The final episode of the BBC’s hit natural history show, Blue Planet II, highlighted the scale and devastation that plastic waste is causing in our oceans. Explorers and scientist are just scratching the surface of the gigantic plastic soup floating in the Pacific Ocean which is now estimated to be larger than Mexico.
We are now producing nearly 300 million tons of plastic every year, half of which is for single use. More than eight million tons of plastic is dumped into our oceans every year. Over the last ten years we have produced more plastic than during the whole of the last century.
The Blue Planet crew filmed heartbreaking scenes of devoted albatross parents unwittingly feeding their chicks discarded plastic. Plastic is continually being found in the stomachs of marine animals including dolphins, whales, turtles, and seabirds.
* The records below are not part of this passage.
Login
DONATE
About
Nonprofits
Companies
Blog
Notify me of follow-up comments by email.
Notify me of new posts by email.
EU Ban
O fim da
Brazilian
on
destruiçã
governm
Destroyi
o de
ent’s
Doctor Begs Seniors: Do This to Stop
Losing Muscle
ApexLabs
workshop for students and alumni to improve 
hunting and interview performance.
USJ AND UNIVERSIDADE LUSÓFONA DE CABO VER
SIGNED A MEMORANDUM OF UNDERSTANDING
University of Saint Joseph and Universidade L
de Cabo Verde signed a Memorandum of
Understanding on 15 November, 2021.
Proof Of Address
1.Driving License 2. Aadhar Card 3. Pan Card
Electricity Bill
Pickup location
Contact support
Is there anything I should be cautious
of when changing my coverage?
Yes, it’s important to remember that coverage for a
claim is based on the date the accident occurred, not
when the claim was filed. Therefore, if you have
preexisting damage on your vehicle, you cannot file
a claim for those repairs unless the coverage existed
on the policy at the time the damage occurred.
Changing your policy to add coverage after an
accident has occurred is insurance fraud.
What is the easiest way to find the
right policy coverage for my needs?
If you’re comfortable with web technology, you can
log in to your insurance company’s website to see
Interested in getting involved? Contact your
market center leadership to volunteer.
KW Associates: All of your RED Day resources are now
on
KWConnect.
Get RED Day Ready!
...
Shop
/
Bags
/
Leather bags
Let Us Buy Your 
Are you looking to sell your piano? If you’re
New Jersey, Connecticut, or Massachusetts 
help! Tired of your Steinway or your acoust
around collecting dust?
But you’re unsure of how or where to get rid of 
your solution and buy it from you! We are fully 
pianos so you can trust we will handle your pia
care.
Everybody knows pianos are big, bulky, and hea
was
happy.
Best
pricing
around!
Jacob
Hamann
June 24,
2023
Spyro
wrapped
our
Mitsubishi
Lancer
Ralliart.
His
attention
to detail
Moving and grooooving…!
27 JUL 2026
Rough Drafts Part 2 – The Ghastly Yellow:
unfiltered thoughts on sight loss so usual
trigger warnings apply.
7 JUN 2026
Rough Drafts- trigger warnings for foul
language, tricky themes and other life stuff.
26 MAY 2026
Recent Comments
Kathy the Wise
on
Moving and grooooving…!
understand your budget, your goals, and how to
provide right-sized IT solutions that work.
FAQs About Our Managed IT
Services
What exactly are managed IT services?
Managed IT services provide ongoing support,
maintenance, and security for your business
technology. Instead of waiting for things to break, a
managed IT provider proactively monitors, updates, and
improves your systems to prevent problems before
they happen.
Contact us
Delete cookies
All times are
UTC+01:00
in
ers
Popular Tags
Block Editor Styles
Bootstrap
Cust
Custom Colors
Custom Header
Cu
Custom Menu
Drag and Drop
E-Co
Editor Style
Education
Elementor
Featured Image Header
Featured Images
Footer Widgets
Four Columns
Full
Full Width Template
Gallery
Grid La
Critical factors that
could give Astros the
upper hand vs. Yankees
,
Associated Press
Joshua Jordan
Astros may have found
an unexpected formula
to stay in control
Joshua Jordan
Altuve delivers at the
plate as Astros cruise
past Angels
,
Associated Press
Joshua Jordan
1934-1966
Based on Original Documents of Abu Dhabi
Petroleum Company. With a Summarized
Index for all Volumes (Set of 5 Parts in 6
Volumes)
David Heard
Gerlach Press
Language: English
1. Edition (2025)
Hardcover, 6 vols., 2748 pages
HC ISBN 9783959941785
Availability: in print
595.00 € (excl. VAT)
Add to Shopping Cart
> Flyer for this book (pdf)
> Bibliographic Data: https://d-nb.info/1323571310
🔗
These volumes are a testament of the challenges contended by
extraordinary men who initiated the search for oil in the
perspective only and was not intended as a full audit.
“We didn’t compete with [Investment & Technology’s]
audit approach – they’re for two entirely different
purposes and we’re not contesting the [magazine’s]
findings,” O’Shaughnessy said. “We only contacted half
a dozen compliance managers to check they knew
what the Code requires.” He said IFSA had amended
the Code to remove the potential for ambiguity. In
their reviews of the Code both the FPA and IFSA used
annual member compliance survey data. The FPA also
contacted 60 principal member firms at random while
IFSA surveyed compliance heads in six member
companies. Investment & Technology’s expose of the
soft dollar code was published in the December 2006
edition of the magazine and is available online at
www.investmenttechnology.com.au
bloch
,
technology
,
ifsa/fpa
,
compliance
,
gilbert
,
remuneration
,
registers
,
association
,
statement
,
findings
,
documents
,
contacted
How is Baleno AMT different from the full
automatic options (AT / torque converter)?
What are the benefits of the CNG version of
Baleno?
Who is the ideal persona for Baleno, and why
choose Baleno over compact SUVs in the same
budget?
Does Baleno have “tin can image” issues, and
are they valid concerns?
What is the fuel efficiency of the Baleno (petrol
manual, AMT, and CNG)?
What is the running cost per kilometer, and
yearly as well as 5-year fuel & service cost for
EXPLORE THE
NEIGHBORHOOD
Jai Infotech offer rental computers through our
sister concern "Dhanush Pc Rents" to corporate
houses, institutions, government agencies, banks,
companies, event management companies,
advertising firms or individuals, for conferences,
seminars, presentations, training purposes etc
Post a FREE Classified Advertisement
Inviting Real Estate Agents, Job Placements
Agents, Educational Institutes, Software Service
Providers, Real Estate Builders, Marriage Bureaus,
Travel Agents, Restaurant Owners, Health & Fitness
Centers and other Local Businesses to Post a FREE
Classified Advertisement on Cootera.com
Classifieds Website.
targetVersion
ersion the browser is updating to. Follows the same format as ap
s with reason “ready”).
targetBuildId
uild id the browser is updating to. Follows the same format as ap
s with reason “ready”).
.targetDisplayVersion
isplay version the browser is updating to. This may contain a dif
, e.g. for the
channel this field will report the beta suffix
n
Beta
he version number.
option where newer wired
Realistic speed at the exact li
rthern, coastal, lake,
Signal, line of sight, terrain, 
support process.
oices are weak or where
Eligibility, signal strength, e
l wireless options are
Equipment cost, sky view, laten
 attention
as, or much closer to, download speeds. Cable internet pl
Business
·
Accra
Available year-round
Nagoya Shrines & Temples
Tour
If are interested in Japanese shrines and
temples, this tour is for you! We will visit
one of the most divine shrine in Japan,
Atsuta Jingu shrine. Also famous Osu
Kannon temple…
After pressure from environmental groups, Chancellor Phillip Hammond announced in last month’s Budget, the Government would be seeking evidence on whether a tax on the use of the most environmentally damaging single-use plastics would help.
Single-use plastics include packaging, bubble wrap, and polystyrene takeaway boxes.
Mary Creagh Labour MP and chair of the Environmental Audit Committee, has welcomed the chancellor’s commitment, ‘The Government has finally woken up to the tide of plastic choking our countryside, rivers and marine life,’ she added. ‘The chancellor’s promise to start a consultation on single-use plastics charges next year is welcome, but does nothing to tackle the rising tide of plastic in our oceans now.’
Shadow environment secretary Sue Hayman criticised the government for ‘warm words’ on the environment whilst underfunding services and failing to enshrine EU protections in UK law. She said: ‘While we support initiatives to decrease the use of non-recyclable materials, the slump in recycling figures and significant increase in litter and dumped rubbish under this government requires a far more strategic approach.’
However, the Government faces resistance from packaging industry figures.
Despite the success of the 5p plastic bag charge, which has reduced single-use plastic bag usage by 85 per cent, Dick Searle, chief executive of the Packaging Federation, said that no tax would tackle the key challenge on litter; changing the public’s behaviour. He said ‘If you want to stop packaging ending up in the wrong place then you need to identify behaviour,’ ‘How is applying a tax going to address thoughtless behaviour?’
Martin Kersh, executive director of the Foodservice Association, went further and claimed that any such move would be a ‘fish and chips tax’ after claims by some that such a tax would target takeaways and lower social classes. He went as far as starting a social media campaign on Twitter (#nofishandchiptax).
Mr Kersh told Packaging News that new initiatives taking place with regard to recycling went far enough, pointing to the fact that organisations from across the paper cup supply chain have signed an agreement with the Alliance for Beverage Cartons and the Environment (ACE UK) to accelerate UK recycling of PE lined paper cups.
Although the issue of paper coffee cups, which were printed with recycling logos despite not being widely recycled, was only recently brought to the public’s attention by TV chef Hugh Fearnley Whittingstal.
Dick Searle also added “Will it also change packaging design? No. Materials are judged on what’s fit for purpose. The whole idea of taxing to reduce its use is, in the context of packaging choices, daft. At a time when the country is facing the biggest economic crisis since the Second World War, why are we loading more and more costs, which will end up on consumers?”
Failure or resistance of the packaging industry to innovate could have devastating effects on the future of the planet. Greenpeace described ocean plastic pollution as a ‘a global emergency’.
In addition to Blue Planet II’s focus on plastic waste, the documentary filmed mother dolphins that were potentially exposing their newborn calves to pollutants through their contaminated milk.
Scientists also discovered that increasing noise levels were causing havoc for marine life, and warmer than normal seas caused the biggest coral bleaching event in human history, killing about 90 per cent of the branching corals at Lizard Island.
The crew also traveled to Antarctica on a unique expedition to discover how melting polar ice sheets could one day impact the lives of hundreds of millions of people around the world.